AWARENESS AND BALANCE When first learning about the Drama Triangle it can be off-putting to think of "being helpful" as "bad." To clarify, being helpful is not bad (nor is, being right or wanting to be harmless). Giving is wonderful! It gives life meaning and joy! In fact, giving is healthy for many reasons, and it even boosts oxytocin, serotonin and other 'feel good' hormones. However, this giving needs to come from intention and choice, which is OUTSIDE THE DRAMA TRIANGLE. The issue is, without AWARENESS, we tend to default to Rescuer, Critic or Victim roles with the unconscious belief that they create fulfilling, trustworthy, respectable relationships in our personal and professional lives. But, when they inevitably don't, we will FEEL the results, deeply and emotionally:
Resentment
Anger due to unmet needs
Sad and disappointed
Anxiety and even panic attacks
Shame (unlovable, unworthy, not enough)
Emptiness and depression
Pathological loneliness
Fear of these painful emotions (painful cycle)
Being more helpful, useful, 'good,' 'right,' or needless is not going to pull you out of these painful emotions and Codependency (over-giving) cycles. Whereas, taking 100% responsibility for your emotions, understanding your genuine wants, needs, boundaries, and communicating from this place of self-worth can!

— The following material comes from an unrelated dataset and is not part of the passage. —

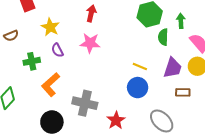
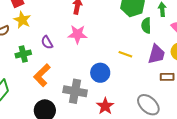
yellow star: (50, 27) -> (22, 20), moved
blue circle: (138, 88) -> (100, 73), moved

GIVING AND RECEIVING We need to be open to RECEIVE from others in order to fulfill our CONNECTION NEEDS, much like we need to eat food to fulfill our HUNGER and nutrition needs. Love, respect and trust involves giving and receiving. It is a BALANCE. If we are only focused on being helpful and giving, we may be ignoring our own needs and blocking opportunities for others to give to us, respect us, fall in love... and to continue to love us.